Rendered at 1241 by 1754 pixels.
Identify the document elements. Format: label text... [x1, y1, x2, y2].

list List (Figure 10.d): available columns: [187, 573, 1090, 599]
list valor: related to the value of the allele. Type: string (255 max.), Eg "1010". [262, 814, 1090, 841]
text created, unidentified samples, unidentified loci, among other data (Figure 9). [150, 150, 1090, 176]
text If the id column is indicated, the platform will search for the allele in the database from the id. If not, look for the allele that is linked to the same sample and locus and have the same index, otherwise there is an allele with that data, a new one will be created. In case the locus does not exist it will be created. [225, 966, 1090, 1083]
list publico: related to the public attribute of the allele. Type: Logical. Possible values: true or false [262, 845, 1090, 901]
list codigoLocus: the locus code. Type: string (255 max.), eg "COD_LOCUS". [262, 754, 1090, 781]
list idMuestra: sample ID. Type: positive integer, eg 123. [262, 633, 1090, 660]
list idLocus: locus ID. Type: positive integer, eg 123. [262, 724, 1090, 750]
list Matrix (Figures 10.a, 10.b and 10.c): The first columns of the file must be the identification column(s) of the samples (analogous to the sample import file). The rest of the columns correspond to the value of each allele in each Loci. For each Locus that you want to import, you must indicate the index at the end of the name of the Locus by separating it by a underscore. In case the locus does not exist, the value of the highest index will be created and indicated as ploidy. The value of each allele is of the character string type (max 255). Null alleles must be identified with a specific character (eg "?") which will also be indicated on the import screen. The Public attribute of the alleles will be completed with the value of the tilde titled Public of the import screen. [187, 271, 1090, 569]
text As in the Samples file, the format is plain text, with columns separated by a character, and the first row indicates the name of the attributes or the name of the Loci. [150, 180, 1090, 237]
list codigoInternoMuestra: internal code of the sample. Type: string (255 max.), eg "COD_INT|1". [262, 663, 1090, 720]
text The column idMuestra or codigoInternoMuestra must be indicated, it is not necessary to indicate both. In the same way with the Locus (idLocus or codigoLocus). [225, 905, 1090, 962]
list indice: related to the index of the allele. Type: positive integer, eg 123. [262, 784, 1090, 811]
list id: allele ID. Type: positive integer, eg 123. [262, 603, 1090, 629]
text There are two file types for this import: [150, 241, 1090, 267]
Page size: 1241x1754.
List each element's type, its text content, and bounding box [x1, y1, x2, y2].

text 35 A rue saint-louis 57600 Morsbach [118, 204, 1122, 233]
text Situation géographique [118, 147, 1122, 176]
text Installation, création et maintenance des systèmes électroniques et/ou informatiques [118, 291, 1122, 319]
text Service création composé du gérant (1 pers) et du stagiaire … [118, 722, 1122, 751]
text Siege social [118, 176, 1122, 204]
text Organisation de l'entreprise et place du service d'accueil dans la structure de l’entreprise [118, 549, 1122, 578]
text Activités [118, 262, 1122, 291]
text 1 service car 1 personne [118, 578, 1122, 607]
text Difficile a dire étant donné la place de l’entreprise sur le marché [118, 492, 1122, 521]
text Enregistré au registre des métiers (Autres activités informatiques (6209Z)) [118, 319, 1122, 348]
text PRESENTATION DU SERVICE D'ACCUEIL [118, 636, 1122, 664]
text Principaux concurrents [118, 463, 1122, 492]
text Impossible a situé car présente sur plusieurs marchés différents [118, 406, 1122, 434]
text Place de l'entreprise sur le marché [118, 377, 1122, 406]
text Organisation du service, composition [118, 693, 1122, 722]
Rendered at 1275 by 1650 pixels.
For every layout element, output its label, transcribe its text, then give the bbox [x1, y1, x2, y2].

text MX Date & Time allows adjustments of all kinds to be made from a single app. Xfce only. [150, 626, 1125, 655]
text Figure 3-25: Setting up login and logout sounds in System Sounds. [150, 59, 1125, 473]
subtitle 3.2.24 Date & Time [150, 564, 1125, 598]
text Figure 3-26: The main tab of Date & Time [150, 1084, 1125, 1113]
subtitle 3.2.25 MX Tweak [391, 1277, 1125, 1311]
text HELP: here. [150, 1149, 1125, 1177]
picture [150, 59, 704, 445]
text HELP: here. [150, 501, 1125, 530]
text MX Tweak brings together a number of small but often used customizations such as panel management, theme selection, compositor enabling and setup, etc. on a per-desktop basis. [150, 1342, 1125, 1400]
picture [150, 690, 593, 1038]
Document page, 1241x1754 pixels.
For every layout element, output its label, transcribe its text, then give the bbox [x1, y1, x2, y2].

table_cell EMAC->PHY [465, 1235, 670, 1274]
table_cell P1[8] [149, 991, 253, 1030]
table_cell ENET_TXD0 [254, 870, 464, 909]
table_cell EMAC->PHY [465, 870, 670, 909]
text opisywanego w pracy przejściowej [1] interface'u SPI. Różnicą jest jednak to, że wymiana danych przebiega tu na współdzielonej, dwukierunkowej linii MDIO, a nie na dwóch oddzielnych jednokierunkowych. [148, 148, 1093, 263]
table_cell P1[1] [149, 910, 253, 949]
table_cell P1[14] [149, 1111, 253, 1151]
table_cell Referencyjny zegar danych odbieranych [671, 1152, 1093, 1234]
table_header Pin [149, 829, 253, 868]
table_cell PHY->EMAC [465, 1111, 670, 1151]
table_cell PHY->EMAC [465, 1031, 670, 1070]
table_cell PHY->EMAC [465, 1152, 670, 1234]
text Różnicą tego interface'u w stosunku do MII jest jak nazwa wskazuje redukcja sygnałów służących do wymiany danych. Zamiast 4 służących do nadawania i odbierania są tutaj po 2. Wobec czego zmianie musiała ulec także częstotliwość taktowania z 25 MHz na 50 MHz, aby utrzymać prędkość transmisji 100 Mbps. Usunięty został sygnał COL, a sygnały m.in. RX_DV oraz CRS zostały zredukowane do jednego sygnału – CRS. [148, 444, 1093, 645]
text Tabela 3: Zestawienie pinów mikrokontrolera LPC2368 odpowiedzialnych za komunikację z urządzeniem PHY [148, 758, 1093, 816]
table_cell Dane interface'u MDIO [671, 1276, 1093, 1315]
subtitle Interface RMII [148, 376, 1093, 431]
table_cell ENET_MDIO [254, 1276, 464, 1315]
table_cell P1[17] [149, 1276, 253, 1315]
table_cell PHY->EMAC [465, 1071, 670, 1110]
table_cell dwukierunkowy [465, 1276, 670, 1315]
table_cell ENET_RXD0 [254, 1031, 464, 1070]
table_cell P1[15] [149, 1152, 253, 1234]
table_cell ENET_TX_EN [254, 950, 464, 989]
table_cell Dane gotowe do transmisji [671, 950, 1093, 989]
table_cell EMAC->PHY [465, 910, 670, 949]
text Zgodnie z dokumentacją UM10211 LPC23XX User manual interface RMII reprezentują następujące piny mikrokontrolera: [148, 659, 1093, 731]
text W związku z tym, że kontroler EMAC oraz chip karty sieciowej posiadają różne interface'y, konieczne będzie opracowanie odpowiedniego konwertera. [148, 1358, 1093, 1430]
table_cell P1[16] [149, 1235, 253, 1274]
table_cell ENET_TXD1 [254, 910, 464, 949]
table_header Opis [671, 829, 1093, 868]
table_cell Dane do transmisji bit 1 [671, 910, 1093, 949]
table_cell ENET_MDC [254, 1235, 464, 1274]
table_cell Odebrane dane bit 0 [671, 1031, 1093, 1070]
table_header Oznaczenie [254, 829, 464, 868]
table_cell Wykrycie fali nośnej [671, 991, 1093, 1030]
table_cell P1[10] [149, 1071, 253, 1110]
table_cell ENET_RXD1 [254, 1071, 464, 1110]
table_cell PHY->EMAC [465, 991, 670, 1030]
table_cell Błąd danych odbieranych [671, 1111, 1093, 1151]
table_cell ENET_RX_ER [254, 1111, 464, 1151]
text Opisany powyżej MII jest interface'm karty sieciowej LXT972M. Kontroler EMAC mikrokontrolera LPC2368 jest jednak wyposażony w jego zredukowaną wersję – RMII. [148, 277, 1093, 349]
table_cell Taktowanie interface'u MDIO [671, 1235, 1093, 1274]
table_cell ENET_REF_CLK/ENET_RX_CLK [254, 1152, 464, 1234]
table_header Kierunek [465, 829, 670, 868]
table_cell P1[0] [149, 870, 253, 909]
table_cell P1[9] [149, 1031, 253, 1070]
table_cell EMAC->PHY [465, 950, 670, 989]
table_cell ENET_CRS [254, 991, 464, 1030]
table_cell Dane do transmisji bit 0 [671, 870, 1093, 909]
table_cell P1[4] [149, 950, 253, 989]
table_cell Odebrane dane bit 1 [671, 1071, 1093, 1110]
· · · ·
◆ What you have to do: Render the lines of the entries above as a numbered list, starting at the line with "text 35 A rue" and ending with the line with "text Siege social [118, 176, 1122, 204]", both included. Omit any blank lines.

◆ Solution for this problem:
1. text 35 A rue saint-louis 57600 Morsbach [118, 204, 1122, 233]
2. text Situation géographique [118, 147, 1122, 176]
3. text Installation, création et maintenance des systèmes électroniques et/ou informatiques [118, 291, 1122, 319]
4. text Service création composé du gérant (1 pers) et du stagiaire … [118, 722, 1122, 751]
5. text Siege social [118, 176, 1122, 204]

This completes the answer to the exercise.